■ **WHAT YOU ARE ASKED TO DO**: Give the number of lines in the listing that hold the word "instF". Write nothing but that number.

------------------------------------------------------------------------

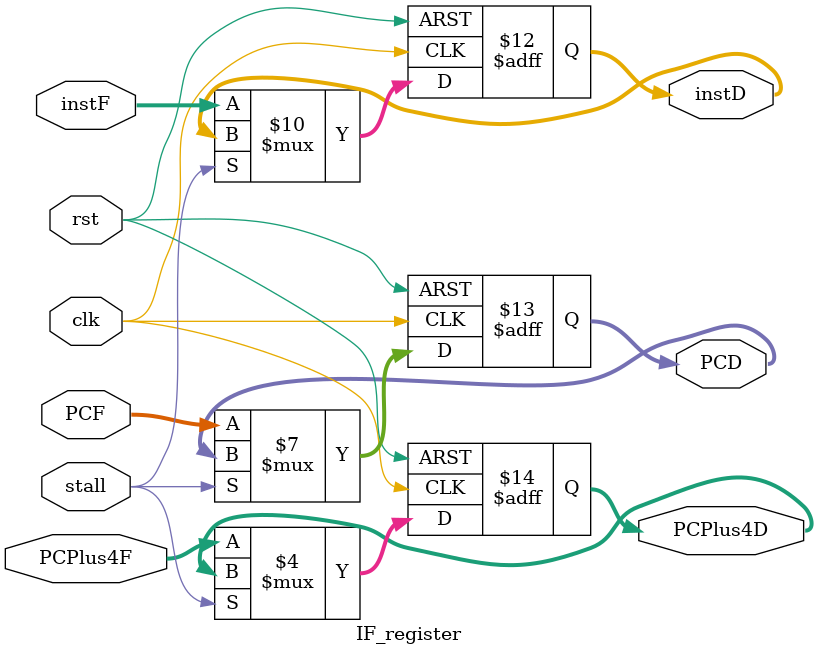
<source format=v>
module IF_register (
	input clk, stall, rst,
	input [31:0] instF, PCF, PCPlus4F,
	output reg [31:0] instD, PCD, PCPlus4D
);

	always @(posedge clk or negedge rst) begin
		if(!rst) begin
			instD <= 0;
			PCD <= 0;
			PCPlus4D <= 0;
		end
		else if(stall) begin 
			instD <= instD;
			PCD <= PCD;
			PCPlus4D <= PCPlus4D;
		end
		else begin
			instD <= instF;
			PCD <= PCF;
			PCPlus4D <= PCPlus4F;
		end
	end
endmodule 
</source>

------------------------------------------------------------------------

■ **RESPONSE BOX**: 2